Saturday, January 17, 2009

Day of Rest

I have worked out 11 of the last 12 days. The “easiest” of those 11 workouts was a two mile run.


Reading those two sentences blows my mind. If I continue as I am supposed to, I will have worked out 26 of the 31 days in January and that was even with a slow start the first week. To some, this way seem like a lot. To others it might seem normal. To me, it just feels good. When I workout on a regular basis, the days that I rest feel like a reward instead of something I should feel guilty about. When I go for 3 days without a workout, it is too easy for me to make an excuse not to go on the 4th or 5th day and it becomes a lazy week or lazy month or worse. So while it feels like a lot, I think this is the best thing I could have done for myself. I am not sure that I am going to continue going 5 days a week to my gym forever, but I know I am not at the point where I can do it on my own and still get the results I want.


The downside to this is that my body hurts. No lie. Last Friday I was beat and went to bed about 9 o’clock.

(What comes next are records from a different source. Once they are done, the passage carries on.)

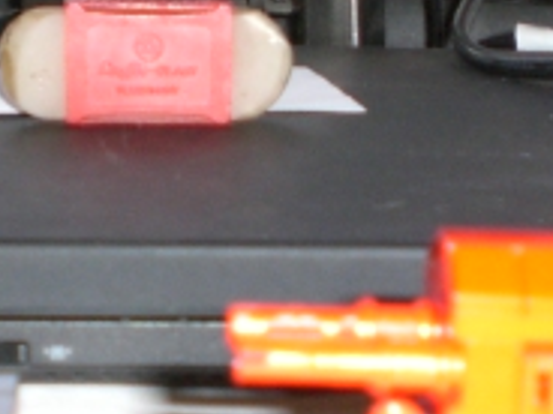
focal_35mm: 132
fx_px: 2109
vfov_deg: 11.2
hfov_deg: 14.9
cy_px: 339
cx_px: 328
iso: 200
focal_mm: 6.3
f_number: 3.1
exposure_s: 1/60
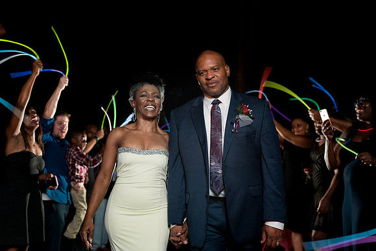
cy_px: 123
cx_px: 184
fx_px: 394
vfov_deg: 35.3
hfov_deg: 51.0
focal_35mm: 38
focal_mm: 35
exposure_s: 1/100
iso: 2000
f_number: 2
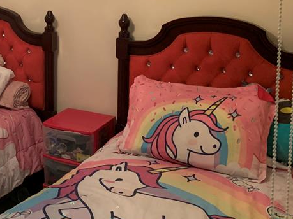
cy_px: 20
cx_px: 13
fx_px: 491
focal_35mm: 58
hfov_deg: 31.2
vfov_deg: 24.5
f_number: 1.8
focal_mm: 4.25
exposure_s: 1/60
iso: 200
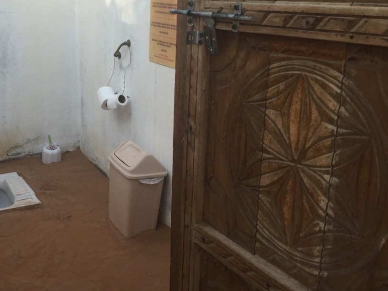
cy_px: 120
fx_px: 482
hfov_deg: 43.1
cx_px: 122
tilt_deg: -15.6
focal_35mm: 43
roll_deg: -0.4
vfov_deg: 33.5
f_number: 2.2
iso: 32
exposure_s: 1/682
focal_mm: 4.15
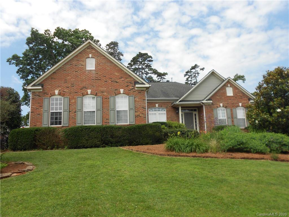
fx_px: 242
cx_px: 144
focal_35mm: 29
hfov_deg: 61.7
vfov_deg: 48.2
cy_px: 108
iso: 80
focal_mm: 5.1
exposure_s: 1/640
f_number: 3.4
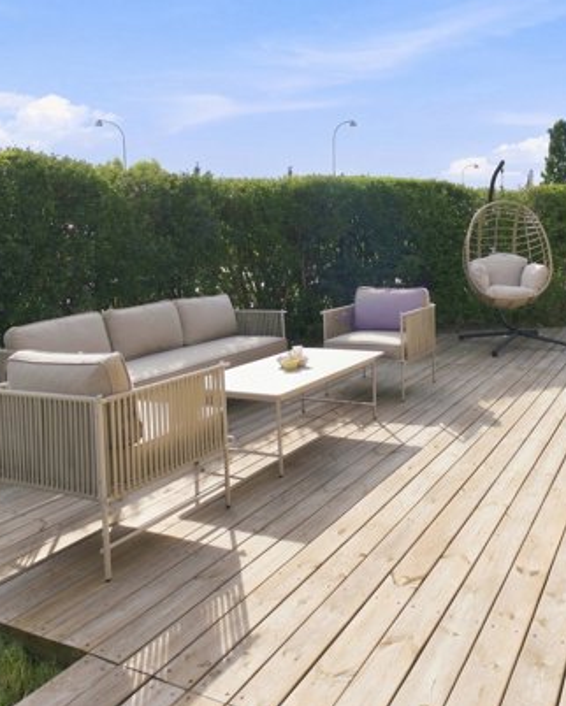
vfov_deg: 60.9
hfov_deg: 50.8
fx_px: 586
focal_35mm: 28
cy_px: 243
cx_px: 366
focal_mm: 10
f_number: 8
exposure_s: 1/400
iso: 200
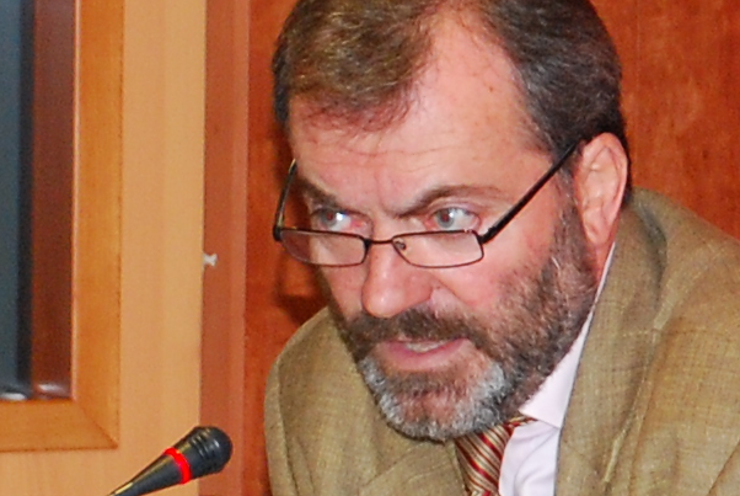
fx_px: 10331
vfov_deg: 2.7
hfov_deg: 4.0
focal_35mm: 502
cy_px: 150
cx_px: 1687
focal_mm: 52
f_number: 5
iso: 400
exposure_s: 1/60
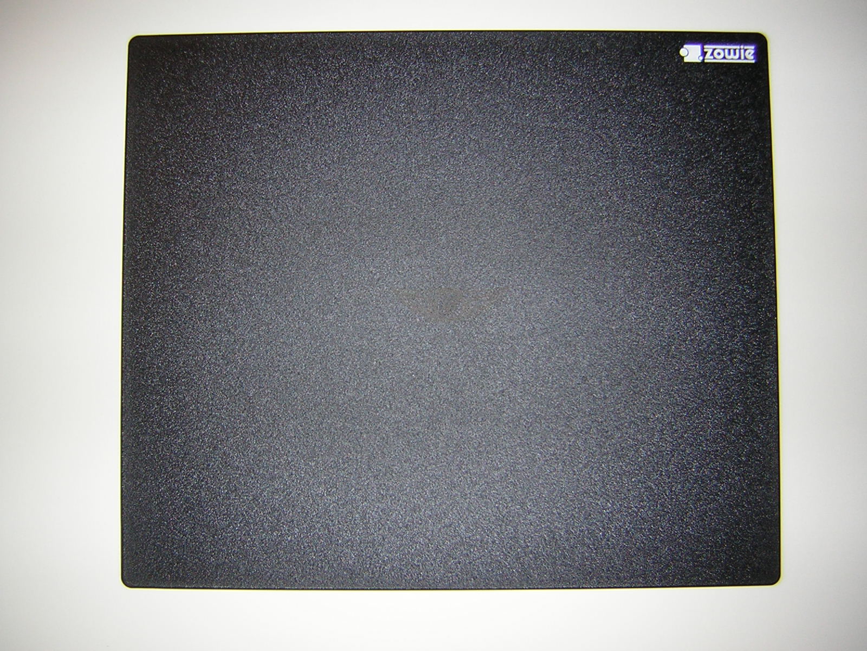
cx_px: 434
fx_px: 902
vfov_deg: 39.7
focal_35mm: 36
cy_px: 326
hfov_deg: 51.4
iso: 50
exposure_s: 1/60.1
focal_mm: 4.7
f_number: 2.6
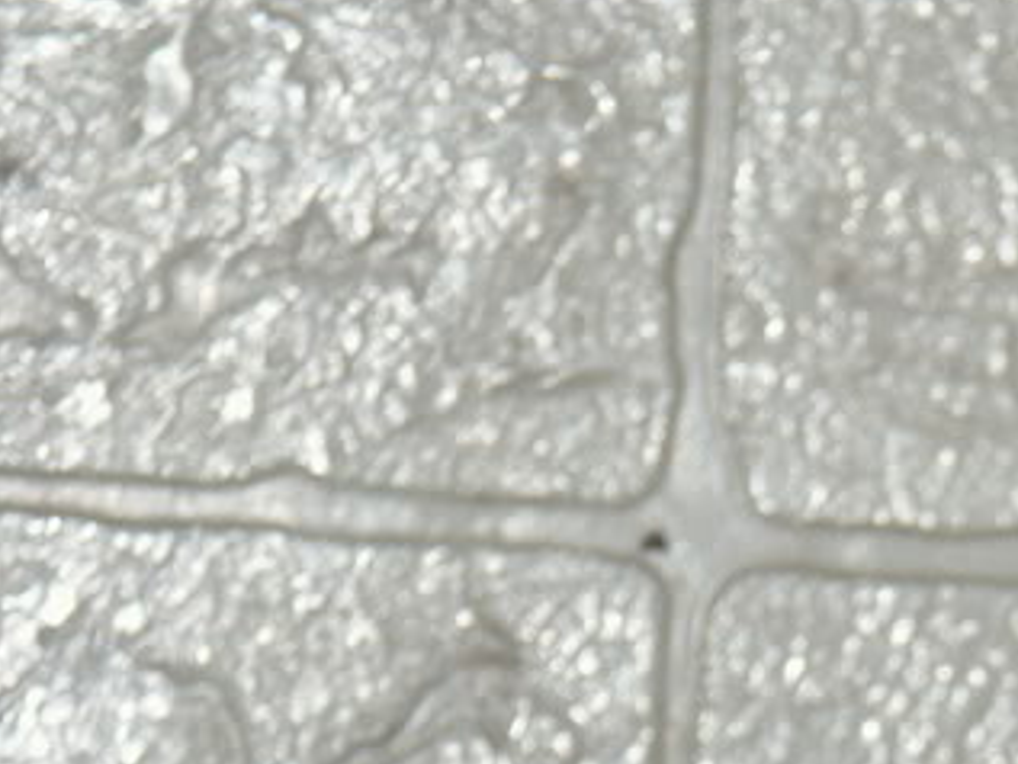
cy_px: 915
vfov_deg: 3.2
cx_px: 1278
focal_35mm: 464
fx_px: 13651
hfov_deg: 4.3
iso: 200
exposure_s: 1/180
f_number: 3.5
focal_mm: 46.67
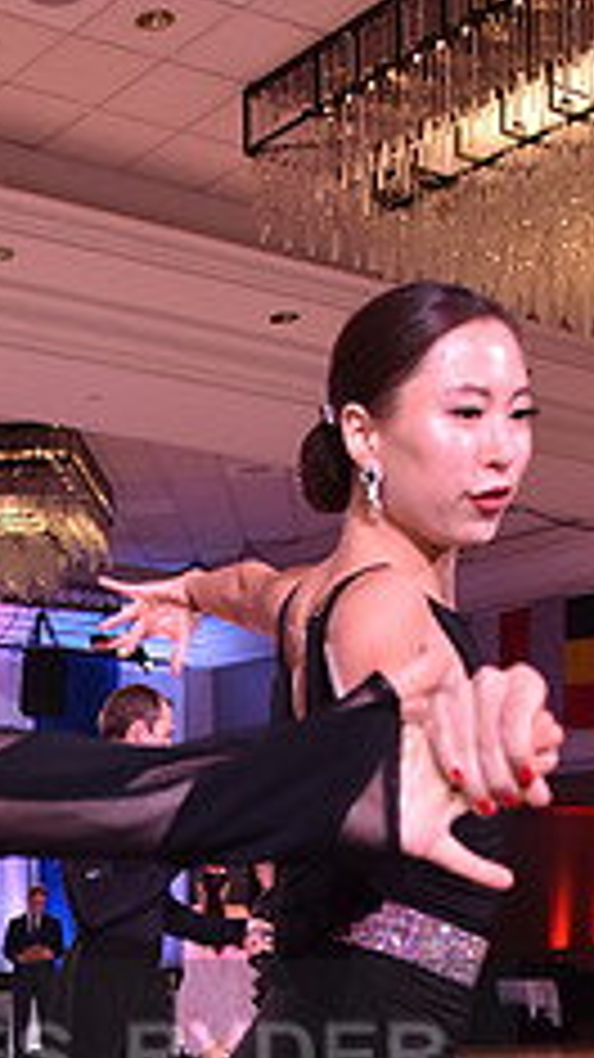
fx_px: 1738
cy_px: 1112
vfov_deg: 30.8
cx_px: -101
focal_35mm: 62
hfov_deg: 18.5
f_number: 4.5
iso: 1250
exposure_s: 1/250
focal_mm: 24
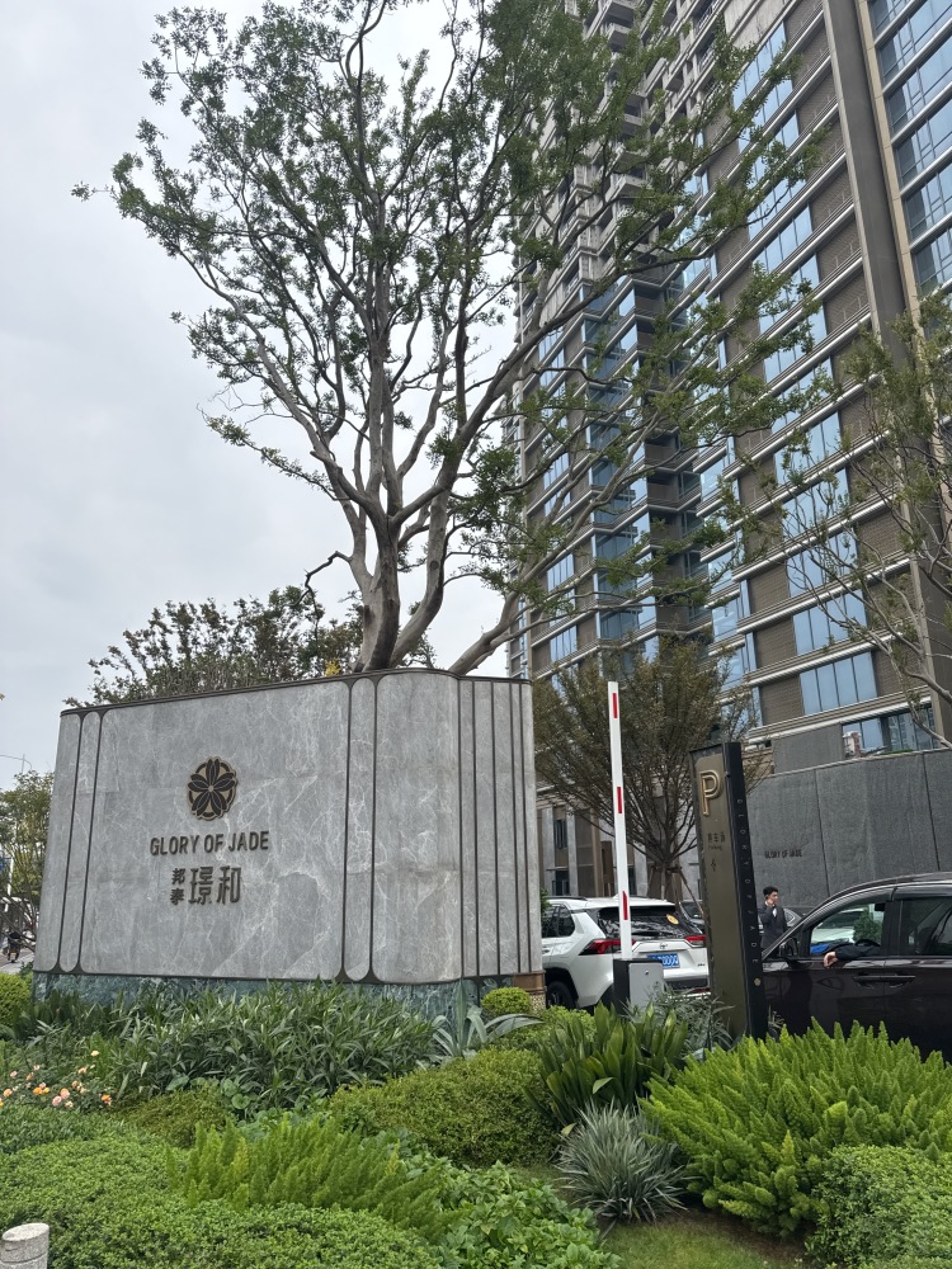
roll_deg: +0.3
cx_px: 476
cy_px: 634
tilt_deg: +16.1
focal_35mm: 24
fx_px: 880
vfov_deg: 71.6
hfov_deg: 56.8
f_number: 1.78
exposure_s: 1/2611
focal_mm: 6.76
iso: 80
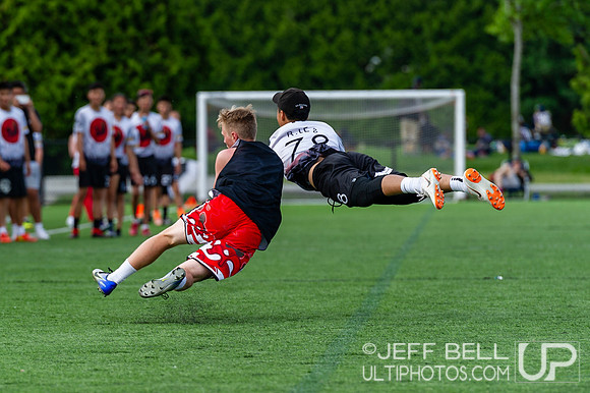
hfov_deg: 6.1
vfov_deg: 4.1
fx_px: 5537
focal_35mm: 338
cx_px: 213
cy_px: 246
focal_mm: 200
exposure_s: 1/1250
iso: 450
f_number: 4
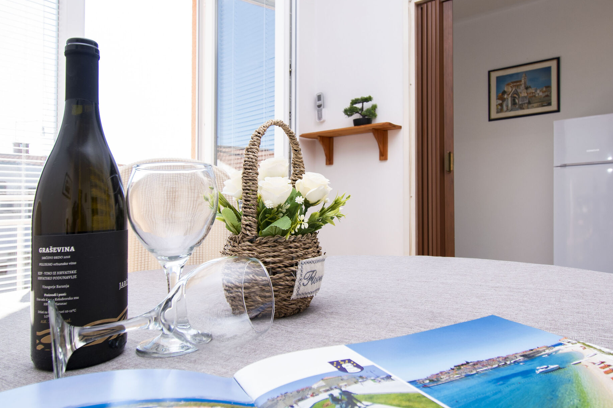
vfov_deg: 55.1
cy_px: 193
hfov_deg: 76.1
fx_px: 392
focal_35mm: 23
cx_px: 297
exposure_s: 1/80
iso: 100
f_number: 5.6
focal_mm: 10
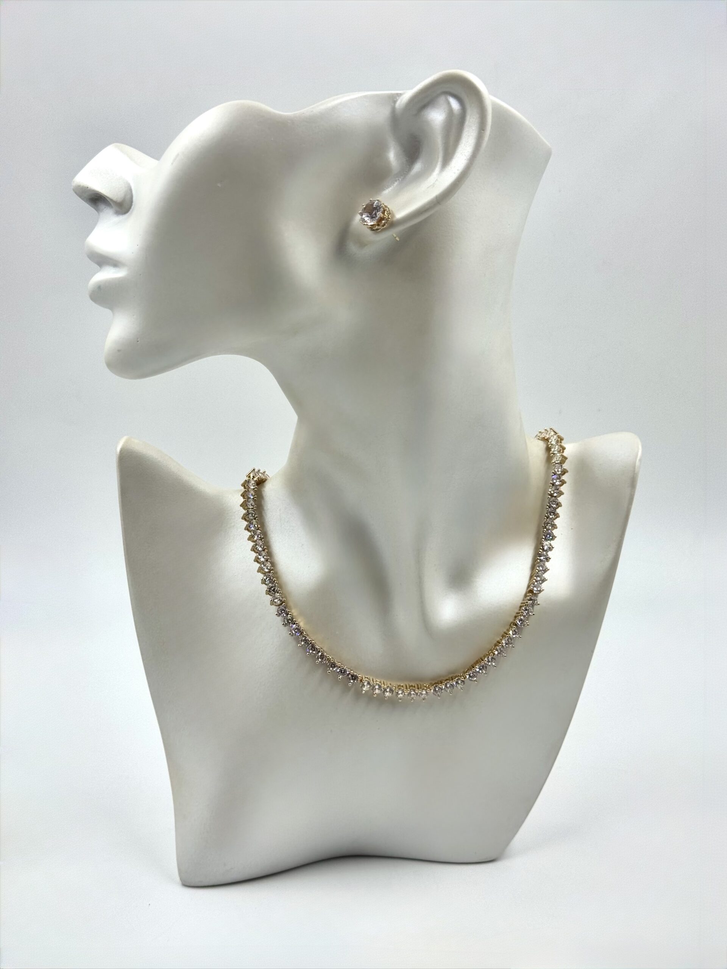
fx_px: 1344
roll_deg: +3.2
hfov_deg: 30.3
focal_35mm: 48
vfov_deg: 39.7
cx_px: 364
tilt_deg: -18.7
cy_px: 484
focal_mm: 6.76
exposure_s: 1/900
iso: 64
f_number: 1.78
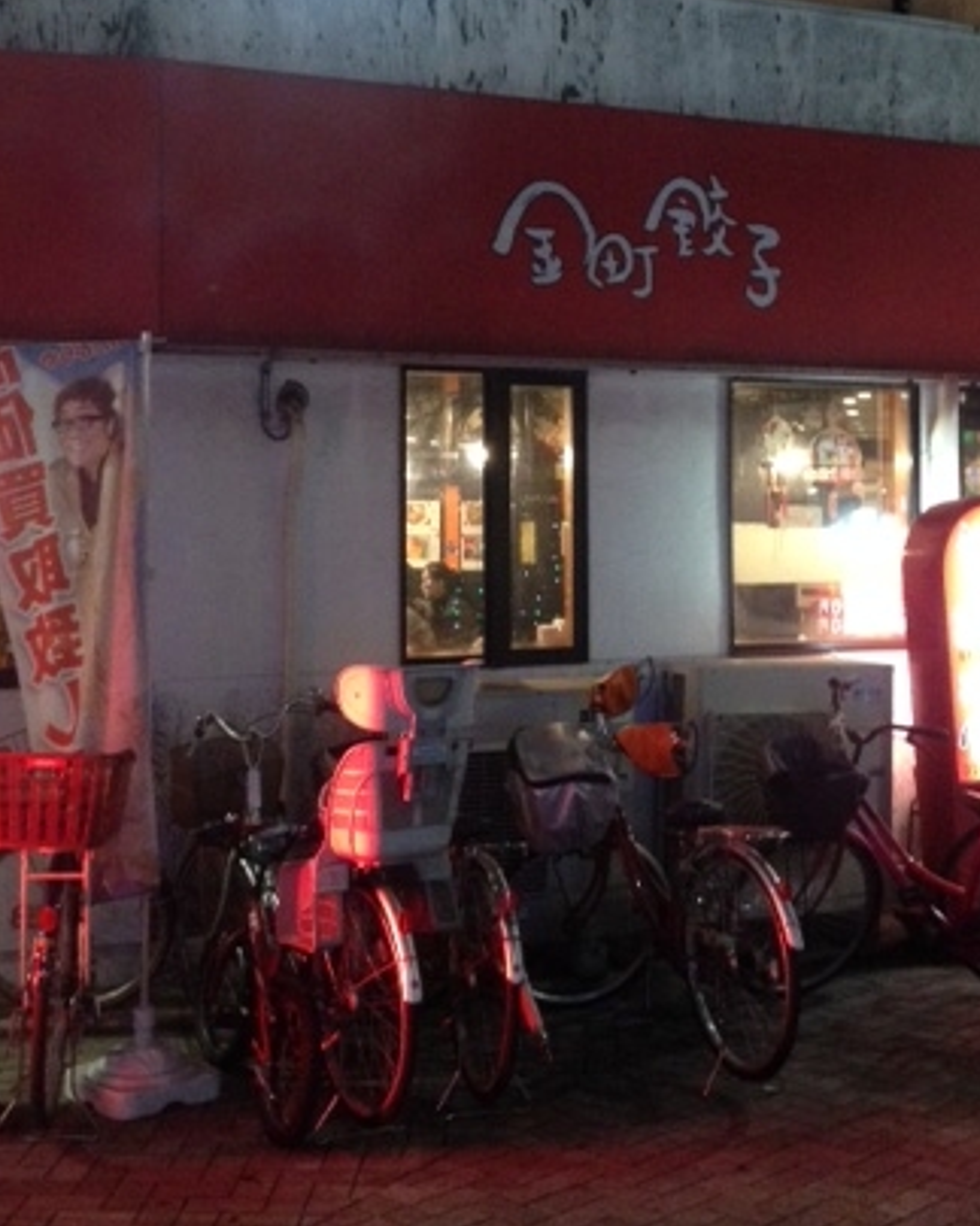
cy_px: 443
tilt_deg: +3.1
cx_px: 507
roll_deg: +0.3
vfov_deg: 36.4
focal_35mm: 51
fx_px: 1850
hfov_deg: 29.7
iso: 400
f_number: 2.4
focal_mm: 4.12
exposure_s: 1/15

Today, more muscles in my body hurt than I care to count, muscles that I don’t even recall using. My calves are on fire, the back of my knees pinch every time I walk, and there is something funky going on my back that is a mix between an ache and a throb. But you know what? All that tells me is that I am working hard. Nothing is unbearable and hopefully it will be gone by tomorrow. But it always surprises me that I can continue to be sore after doing this for so long. People say “I have done aerobics for 6 months so I don’t get sore.” That just means you are working the same things over and over and your muscles are used to it. Crossfit always mixes it up so your brain and your body never know what they are in for.